La Marseillaise obtient un mois de plus avant de présenter son plan

Le journal la Marseillaise,,actuellement en redressement judiciaire, vient d'obtenir un délai d'un mois, avant de présenter son plan au tribunal administratif de Marseille.

Par Ghislaine Milliet avec AFP

La justice a octroyé à la direction du journal La Marseillaise, en redressement judiciaire,  un délai d'un mois jusqu'au 28 février pour apporter des éléments supplémentaires sur son projet éditorial et industriel, a-t-on appris mercredi auprès des syndicats et de la direction du quotidien.

C'est le mois de tous les dangers

a dit devant le tribunal de commerce de Marseille Alain Hayot, président des Editions des Fédérés qui a repris la Marseillaise en 2015, appelant tous les salariés à "s'unir", "car le tribunal n'hésitera pas à prononcer la liquidation".
Alain Hayot a notamment mis en garde contre "certains repreneurs qui seraient plus intéressés par l'opération immobilière ou l'organisation d'événements populaires comme "La Marseillaise à pétanque" que par le journal".
Devant le tribunal où s'étaient rassemblées une cinquantaine de personnes mercredi matin, les invectives fusaient entre partisans et opposants du plan de la direction (qui prévoit la suppression de 44 emplois sur 85).

Nous partageons le constat de la direction sur la nécessité de sauver la Marseillaise pour le pluralisme de la presse dans la région

a indiqué Emmanuel Vire, secrétaire national de la section journalistes de la CGT, "mais le projet de la direction de monter un quotidien départemental et deux hebdomadaires à 40 ne tient pas la route".

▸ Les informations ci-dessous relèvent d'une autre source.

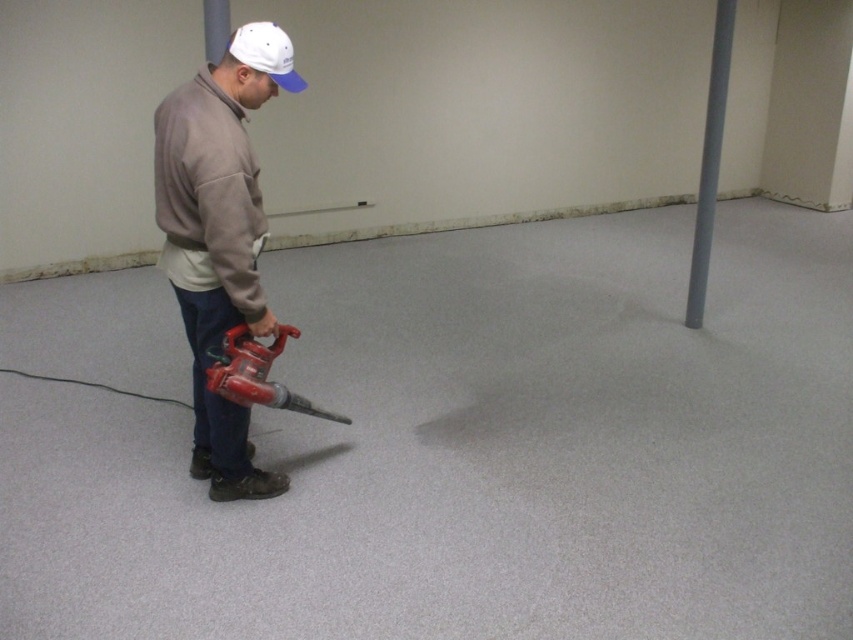
Based on the photo, you are a cleaning robot with a 1.5 meter operational radius. You are positioned at the camera location and need to clean the gray carpet at center. Can you reach it without moving?

The gray carpet at center is 2.12 meters away from camera, which is beyond the robot s 1.5 meter operational radius. Therefore, the robot cannot reach the gray carpet at center without moving.

You are standing at the point marked as point (x=123, y=561) in the room. You want to take a photo of the entire room using a camera that has a maximum focus range of 2.40 meters. Can you capture the entire room in one shot without moving the camera?

The distance between point (x=123, y=561) and the camera is exactly 2.40 meters. Since the camera can focus up to 2.40 meters, you can capture the entire room in one shot as the distance matches the maximum focus range.

You are a maintenance worker in the room. You need to check if the gray carpet at center is under the matte gray jacket at left. Is it true?

The gray carpet at center is located below matte gray jacket at left, so yes, the gray carpet at center is under the matte gray jacket at left.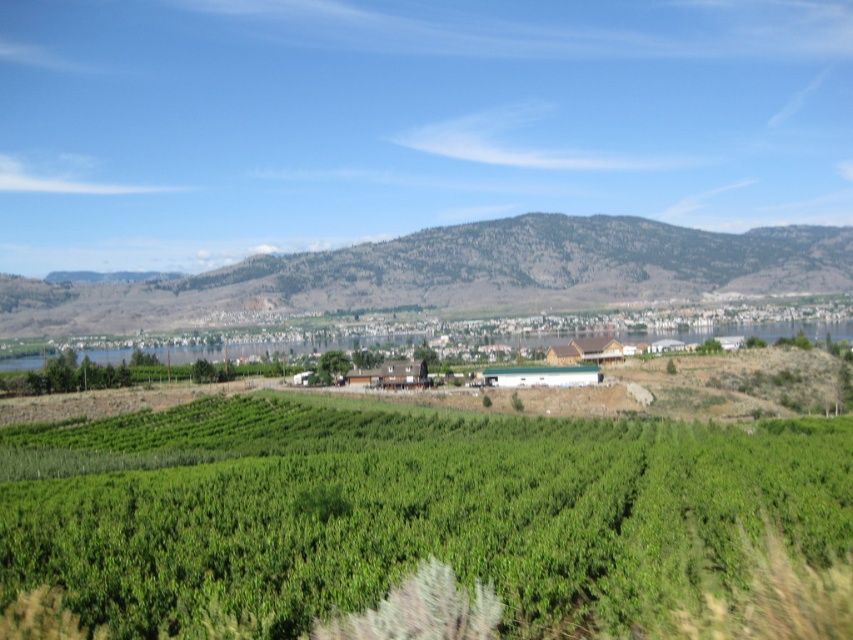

"La Marseillaise en commun"

Un collectif de journalistes, soutenus notamment par le SNJ-CGT, a présenté mercredi un projet alternatif à celui de la direction, intitulé "la Marseillaise en commun", qui "fait le pari d'un nouveau média, web et papier, qui se montrera particulièrement attentif aux alternatives portées par les citoyen.ne.s".
Un an après son placement en redressement judiciaire, le journal, historiquement proche du Parti communiste, a obtenu le 23 novembre une prolongation de sa période d'observation de six mois, jusqu'au 28 mai 2018. Il venait de recevoir 300.000
euros de son nouvel actionnaire, le groupe Media, spécialisé dans la communication
des entreprises et des collectivités.